“Self-care” has come to be synonymous with yoga and massages, but actually, it’s about taking care of yourself more holistically… and paying attention to (and meeting!) your own needs. Some of those are physical–getting enough exercise and regular sleep–but others, like financial self-care, relate more to your mental state. There’s no “one size fits all” definition of financial self-care, but essentially it’s taking care of your money so that it takes care of you.
We talked to a handful of experts to find out exactly how you can start improving your financial self-care today.
Track what you spend and how it makes you feel
The first step in financial self-care may be the hardest, because it involves really figuring out how spending makes you feel. Did dropping a ton of money at a fancy restaurant last night make you happy because you did something you love, or did it make you feel icky because the experience didn’t match the check? By tracking how your spending makes you feel, you can start to decide what’s worth it and what isn’t.
Dan Hinz of Adulting With Money recommends keeping a spending diary — like the one in Joy! — that tracks what you spent, when you spent it, and how the spend makes you feel. You can categorize things by happy and sad spends, and start to notice how your purchases affect your mood. When you pay attention to how you use your money and how it connects to your emotional well-being, you can identify the spends that make you feel good, and the ones that don’t.

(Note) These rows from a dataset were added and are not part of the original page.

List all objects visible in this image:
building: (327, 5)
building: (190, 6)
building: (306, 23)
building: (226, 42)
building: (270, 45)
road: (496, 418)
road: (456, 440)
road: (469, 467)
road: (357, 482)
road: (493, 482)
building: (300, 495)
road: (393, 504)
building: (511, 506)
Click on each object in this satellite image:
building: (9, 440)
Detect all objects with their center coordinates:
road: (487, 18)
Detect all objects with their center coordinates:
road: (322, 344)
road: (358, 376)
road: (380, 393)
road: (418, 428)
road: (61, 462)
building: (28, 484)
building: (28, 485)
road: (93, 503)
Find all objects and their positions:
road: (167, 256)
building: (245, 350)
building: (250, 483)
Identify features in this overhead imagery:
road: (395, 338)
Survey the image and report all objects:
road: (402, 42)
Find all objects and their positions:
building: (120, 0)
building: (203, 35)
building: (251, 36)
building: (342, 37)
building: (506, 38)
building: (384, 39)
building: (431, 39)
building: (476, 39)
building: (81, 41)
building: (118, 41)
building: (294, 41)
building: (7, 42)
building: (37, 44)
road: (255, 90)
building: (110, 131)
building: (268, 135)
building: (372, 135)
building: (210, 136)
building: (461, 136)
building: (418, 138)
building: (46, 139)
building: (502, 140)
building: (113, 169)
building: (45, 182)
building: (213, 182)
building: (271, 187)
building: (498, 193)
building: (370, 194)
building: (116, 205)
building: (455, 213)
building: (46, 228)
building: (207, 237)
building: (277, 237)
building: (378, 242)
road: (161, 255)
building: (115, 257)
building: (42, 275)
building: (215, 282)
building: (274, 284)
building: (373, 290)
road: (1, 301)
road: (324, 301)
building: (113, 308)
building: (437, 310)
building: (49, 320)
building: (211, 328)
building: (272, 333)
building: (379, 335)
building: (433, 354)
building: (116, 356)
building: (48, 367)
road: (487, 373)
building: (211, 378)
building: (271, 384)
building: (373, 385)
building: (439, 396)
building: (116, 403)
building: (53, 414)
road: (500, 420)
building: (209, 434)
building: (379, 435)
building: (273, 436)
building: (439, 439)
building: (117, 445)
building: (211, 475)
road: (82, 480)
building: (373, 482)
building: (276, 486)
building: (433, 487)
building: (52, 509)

“Think about what a rich life means to you,” says Betty Wang of BW Financial Planning. Once you have that information, start spending and saving money to match your goals. “Rich is not necessarily defined by money, but what makes you happy and fulfilled in a sustainable way. You may be surprised that some parts of your rich life have nothing to do with money.”
Make a budget
The “B” word might not immediately scream “fun” to you, but deciding how to use your money in advance (rather than wondering where it all went at the end of the month) is actually pretty exciting. This is where you take charge, and become more proactive and purposeful about where you spend and save your money. Think about how much cash you have coming in each month, how much is allocated to fixed, necessary expenses (rent, health insurance, etc.), and how much you have left over to play with.
Consider how you can make sure that balance goes mostly to happy spends. In an ideal world, would you save up for a big trip or a new entertainment system? Or would you get more pleasure out of regularly spending your discretionary income on dinners out and nights at the movies? Think about how your money can help you meet all of your physical, social, and emotional needs, now and in the long run. Then, make a plan so that your reality can match up with your dreams. “You could start with little changes like saving $10 a week to achieve one of your goals or putting an extra $50 a month to your credit card debt,” Wang says.
Give yourself a break
Rome wasn’t built in a day, and while taking care of your finances won’t be as daunting as building an entire empire, they will require some time. “Aim for small manageable changes,” shares Lou Haverty of Financial Analyst Insider. “Those are the easiest to make into habits.”
As Wang suggested above, you can put a little more money into savings each month, or you can make a commitment to packing your lunch.
“After you hit that first goal, gradually set new goals, like a down payment, a car, or saving for retirement,” says Haverty. Make it manageable and you’ll make real change.